Your assignment. Give back the records below exactly, omitting the pictures.

Dataset entries.
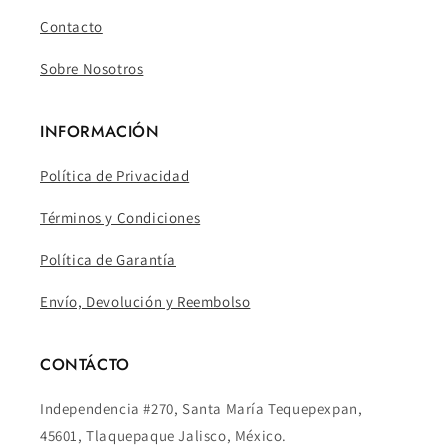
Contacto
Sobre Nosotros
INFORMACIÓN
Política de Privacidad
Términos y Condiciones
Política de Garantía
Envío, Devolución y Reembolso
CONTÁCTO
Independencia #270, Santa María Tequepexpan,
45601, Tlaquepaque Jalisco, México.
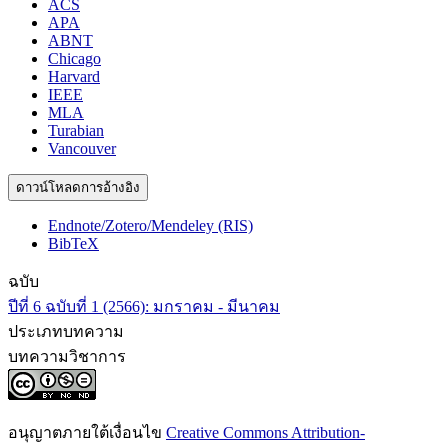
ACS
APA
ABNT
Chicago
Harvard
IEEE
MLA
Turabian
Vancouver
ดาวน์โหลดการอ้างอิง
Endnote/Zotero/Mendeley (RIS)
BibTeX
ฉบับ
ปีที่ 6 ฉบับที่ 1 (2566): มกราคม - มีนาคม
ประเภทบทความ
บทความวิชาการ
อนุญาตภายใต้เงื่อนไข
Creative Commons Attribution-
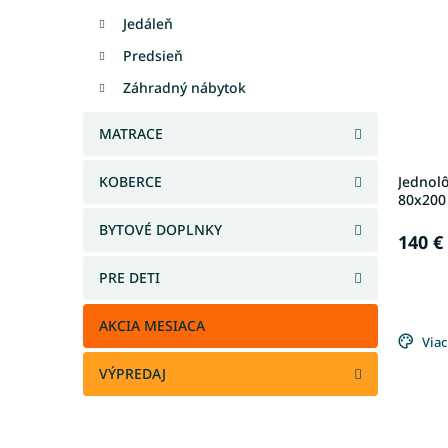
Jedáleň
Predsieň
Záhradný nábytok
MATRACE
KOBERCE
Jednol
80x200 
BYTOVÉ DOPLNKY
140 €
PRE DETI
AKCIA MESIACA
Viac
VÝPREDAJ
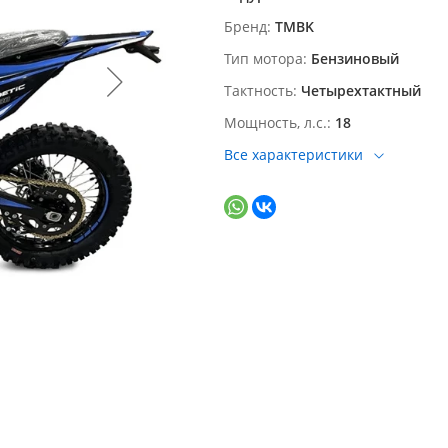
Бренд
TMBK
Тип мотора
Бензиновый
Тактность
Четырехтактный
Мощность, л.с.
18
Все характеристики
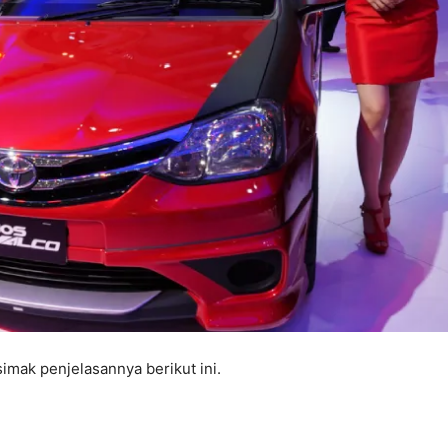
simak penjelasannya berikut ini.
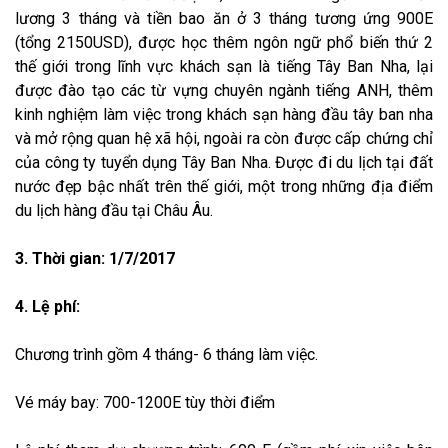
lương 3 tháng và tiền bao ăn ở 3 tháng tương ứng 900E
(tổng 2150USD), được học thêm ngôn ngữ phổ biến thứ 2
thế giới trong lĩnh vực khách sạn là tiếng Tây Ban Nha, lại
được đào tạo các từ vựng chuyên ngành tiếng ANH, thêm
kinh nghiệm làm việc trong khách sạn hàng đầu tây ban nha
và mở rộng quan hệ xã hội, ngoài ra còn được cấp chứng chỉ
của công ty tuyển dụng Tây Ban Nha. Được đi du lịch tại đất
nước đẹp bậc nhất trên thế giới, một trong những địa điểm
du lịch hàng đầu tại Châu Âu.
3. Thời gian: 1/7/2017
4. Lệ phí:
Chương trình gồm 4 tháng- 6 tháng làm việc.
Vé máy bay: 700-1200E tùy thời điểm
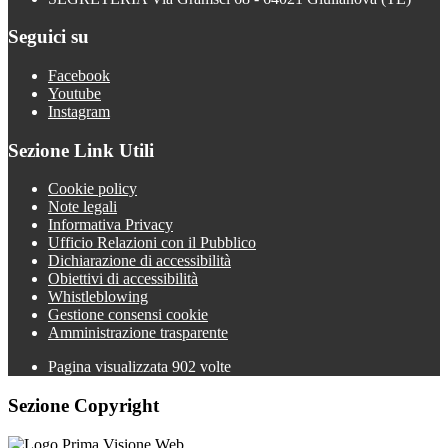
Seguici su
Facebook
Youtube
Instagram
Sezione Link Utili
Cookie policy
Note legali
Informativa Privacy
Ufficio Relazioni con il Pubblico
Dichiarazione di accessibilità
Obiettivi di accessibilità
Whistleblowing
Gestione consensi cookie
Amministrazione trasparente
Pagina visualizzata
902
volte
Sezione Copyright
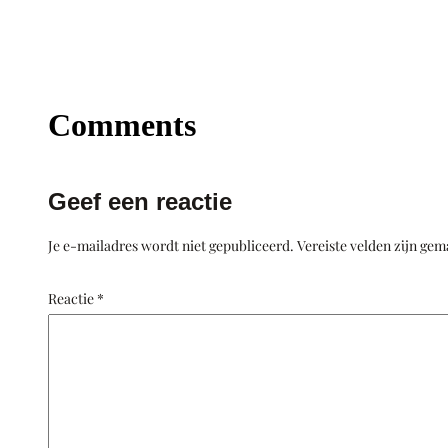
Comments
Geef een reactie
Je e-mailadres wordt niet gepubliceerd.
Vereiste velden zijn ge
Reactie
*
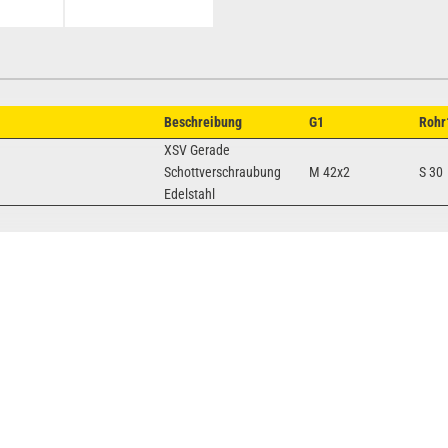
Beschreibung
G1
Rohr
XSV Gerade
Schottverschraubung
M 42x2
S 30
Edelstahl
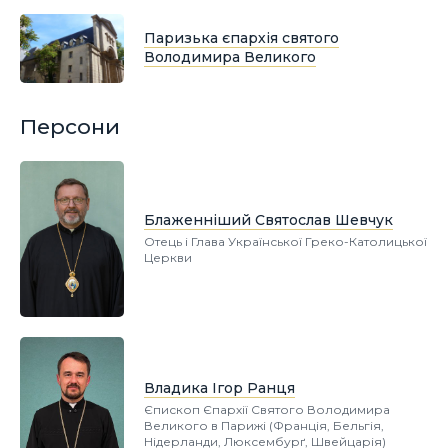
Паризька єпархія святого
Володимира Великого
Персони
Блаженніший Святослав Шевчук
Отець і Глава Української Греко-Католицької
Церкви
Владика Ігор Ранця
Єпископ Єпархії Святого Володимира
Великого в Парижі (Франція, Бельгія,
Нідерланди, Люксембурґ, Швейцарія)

Answer section.
Contacto
Sobre Nosotros
INFORMACIÓN
Política de Privacidad
Términos y Condiciones
Política de Garantía
Envío, Devolución y Reembolso
CONTÁCTO
Independencia #270, Santa María Tequepexpan,
45601, Tlaquepaque Jalisco, México.
ACS
APA
ABNT
Chicago
Harvard
IEEE
MLA
Turabian
Vancouver
ดาวน์โหลดการอ้างอิง
Endnote/Zotero/Mendeley (RIS)
BibTeX
ฉบับ
ปีที่ 6 ฉบับที่ 1 (2566): มกราคม - มีนาคม
ประเภทบทความ
บทความวิชาการ
อนุญาตภายใต้เงื่อนไข
Creative Commons Attribution-
Jedáleň
Predsieň
Záhradný nábytok
MATRACE
KOBERCE
Jednol
80x200 
BYTOVÉ DOPLNKY
140 €
PRE DETI
AKCIA MESIACA
Viac
VÝPREDAJ
Бренд
TMBK
Тип мотора
Бензиновый
Тактность
Четырехтактный
Мощность, л.с.
18
Все характеристики
simak penjelasannya berikut ini.
lương 3 tháng và tiền bao ăn ở 3 tháng tương ứng 900E
(tổng 2150USD), được học thêm ngôn ngữ phổ biến thứ 2
thế giới trong lĩnh vực khách sạn là tiếng Tây Ban Nha, lại
được đào tạo các từ vựng chuyên ngành tiếng ANH, thêm
kinh nghiệm làm việc trong khách sạn hàng đầu tây ban nha
và mở rộng quan hệ xã hội, ngoài ra còn được cấp chứng chỉ
của công ty tuyển dụng Tây Ban Nha. Được đi du lịch tại đất
nước đẹp bậc nhất trên thế giới, một trong những địa điểm
du lịch hàng đầu tại Châu Âu.
3. Thời gian: 1/7/2017
4. Lệ phí:
Chương trình gồm 4 tháng- 6 tháng làm việc.
Vé máy bay: 700-1200E tùy thời điểm
Seguici su
Facebook
Youtube
Instagram
Sezione Link Utili
Cookie policy
Note legali
Informativa Privacy
Ufficio Relazioni con il Pubblico
Dichiarazione di accessibilità
Obiettivi di accessibilità
Whistleblowing
Gestione consensi cookie
Amministrazione trasparente
Pagina visualizzata
902
volte
Sezione Copyright
Comments
Geef een reactie
Je e-mailadres wordt niet gepubliceerd.
Vereiste velden zijn ge
Reactie
*
Beschreibung
G1
Rohr
XSV Gerade
Schottverschraubung
M 42x2
S 30
Edelstahl
Паризька єпархія святого
Володимира Великого
Персони
Блаженніший Святослав Шевчук
Отець і Глава Української Греко-Католицької
Церкви
Владика Ігор Ранця
Єпископ Єпархії Святого Володимира
Великого в Парижі (Франція, Бельгія,
Нідерланди, Люксембурґ, Швейцарія)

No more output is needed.